Page-level text extractions:
######
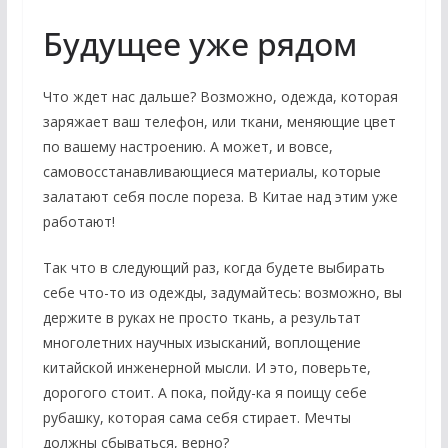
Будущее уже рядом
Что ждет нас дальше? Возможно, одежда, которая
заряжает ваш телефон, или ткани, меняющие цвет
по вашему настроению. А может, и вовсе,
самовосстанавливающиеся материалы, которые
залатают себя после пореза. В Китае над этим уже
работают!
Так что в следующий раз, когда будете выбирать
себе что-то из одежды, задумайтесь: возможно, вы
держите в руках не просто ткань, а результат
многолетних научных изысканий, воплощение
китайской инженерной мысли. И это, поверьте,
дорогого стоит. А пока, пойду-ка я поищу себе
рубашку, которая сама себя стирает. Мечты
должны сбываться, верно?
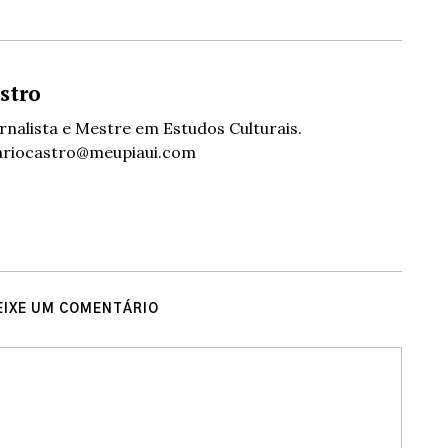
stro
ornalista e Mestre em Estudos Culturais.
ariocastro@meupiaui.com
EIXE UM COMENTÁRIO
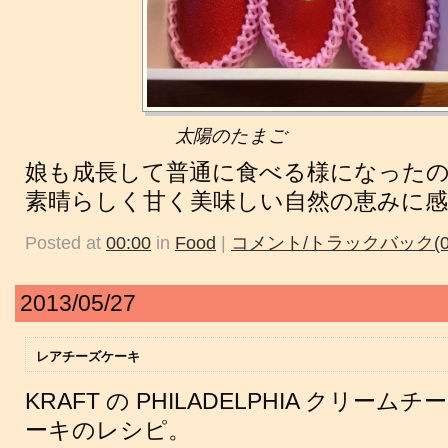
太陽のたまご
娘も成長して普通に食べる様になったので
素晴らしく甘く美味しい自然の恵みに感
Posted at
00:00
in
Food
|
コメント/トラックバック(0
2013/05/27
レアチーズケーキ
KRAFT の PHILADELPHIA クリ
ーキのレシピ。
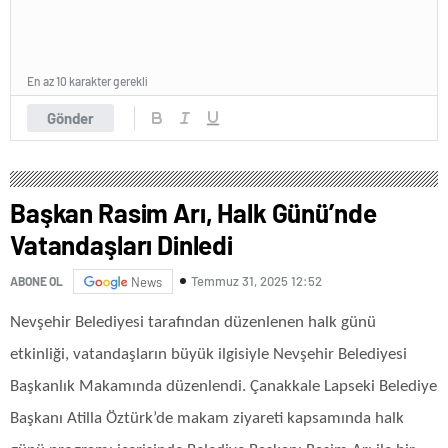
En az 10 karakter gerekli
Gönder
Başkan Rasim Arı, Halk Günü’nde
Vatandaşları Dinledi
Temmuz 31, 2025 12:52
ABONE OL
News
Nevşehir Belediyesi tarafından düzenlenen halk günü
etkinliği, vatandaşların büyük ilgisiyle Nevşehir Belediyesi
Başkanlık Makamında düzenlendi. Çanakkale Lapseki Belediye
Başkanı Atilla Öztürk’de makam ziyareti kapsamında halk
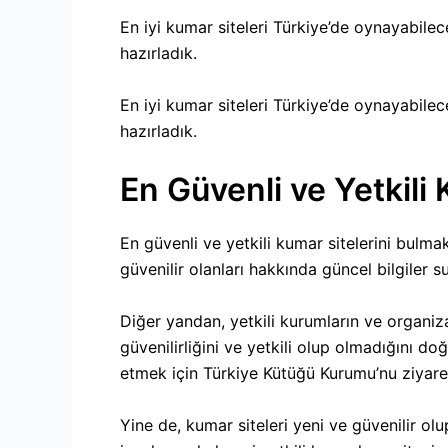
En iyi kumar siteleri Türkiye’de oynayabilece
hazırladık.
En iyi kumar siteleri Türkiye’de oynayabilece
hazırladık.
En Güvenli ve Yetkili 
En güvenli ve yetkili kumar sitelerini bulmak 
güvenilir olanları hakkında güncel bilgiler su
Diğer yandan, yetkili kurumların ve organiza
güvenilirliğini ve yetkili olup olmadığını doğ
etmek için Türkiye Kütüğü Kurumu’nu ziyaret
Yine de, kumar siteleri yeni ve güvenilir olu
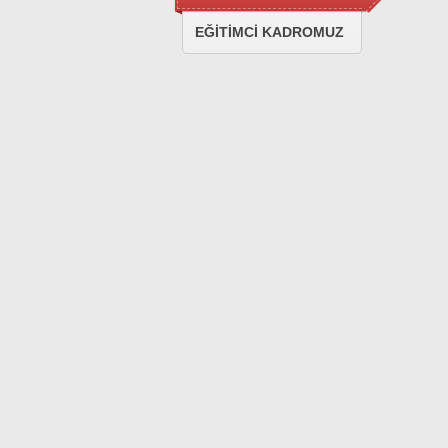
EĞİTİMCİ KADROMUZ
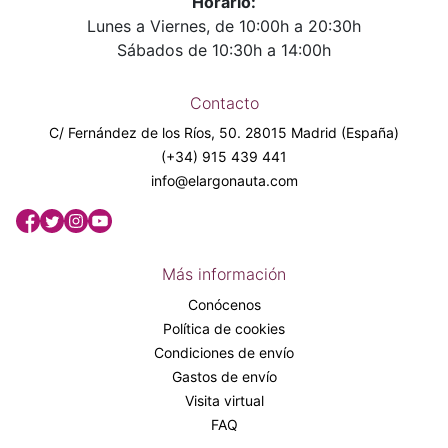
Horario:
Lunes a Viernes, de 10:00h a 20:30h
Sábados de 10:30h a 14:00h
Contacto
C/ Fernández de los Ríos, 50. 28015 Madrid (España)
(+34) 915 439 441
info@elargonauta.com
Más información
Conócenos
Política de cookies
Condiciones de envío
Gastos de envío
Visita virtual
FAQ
######
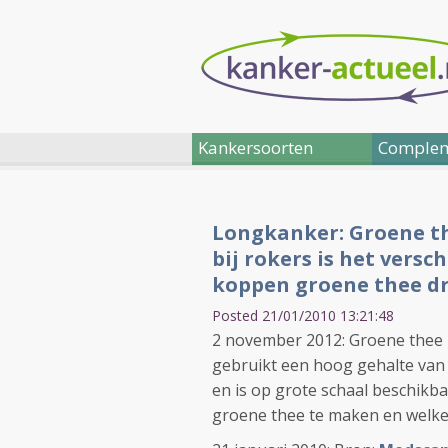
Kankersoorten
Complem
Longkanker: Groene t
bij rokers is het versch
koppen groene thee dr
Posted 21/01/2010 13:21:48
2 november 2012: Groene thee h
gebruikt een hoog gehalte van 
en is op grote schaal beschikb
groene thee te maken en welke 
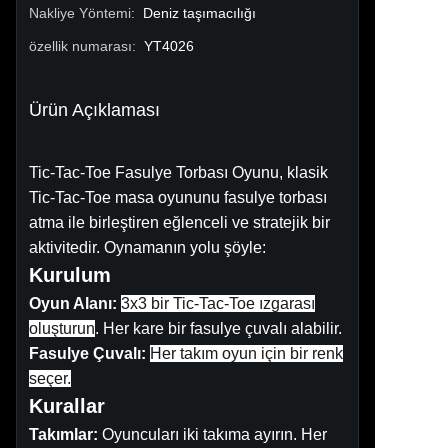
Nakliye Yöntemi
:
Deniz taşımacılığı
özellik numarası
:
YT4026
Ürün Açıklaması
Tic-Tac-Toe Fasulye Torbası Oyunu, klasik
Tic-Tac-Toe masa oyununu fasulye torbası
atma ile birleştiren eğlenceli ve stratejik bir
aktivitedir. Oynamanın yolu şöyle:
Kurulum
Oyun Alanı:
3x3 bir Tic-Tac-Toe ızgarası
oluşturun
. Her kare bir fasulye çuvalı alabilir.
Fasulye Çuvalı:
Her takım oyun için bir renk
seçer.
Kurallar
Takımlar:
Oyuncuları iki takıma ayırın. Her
######
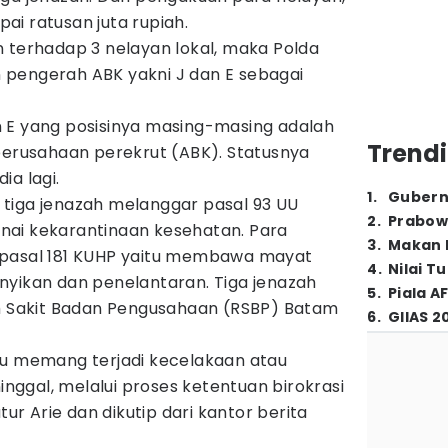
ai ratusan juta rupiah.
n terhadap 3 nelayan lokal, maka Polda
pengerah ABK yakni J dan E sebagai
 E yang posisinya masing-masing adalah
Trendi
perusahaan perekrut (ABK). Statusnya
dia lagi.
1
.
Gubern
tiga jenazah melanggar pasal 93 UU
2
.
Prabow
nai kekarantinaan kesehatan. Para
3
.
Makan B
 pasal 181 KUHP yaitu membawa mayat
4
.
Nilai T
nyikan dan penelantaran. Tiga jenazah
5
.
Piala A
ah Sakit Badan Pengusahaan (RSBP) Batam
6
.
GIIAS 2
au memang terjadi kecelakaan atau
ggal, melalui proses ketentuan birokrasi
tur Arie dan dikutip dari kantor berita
######
# Exercise goal
Each line that holds the word "jenazah" should be extracted from the records.

# Exercise result
tiga jenazah melanggar pasal 93 UU
nyikan dan penelantaran. Tiga jenazah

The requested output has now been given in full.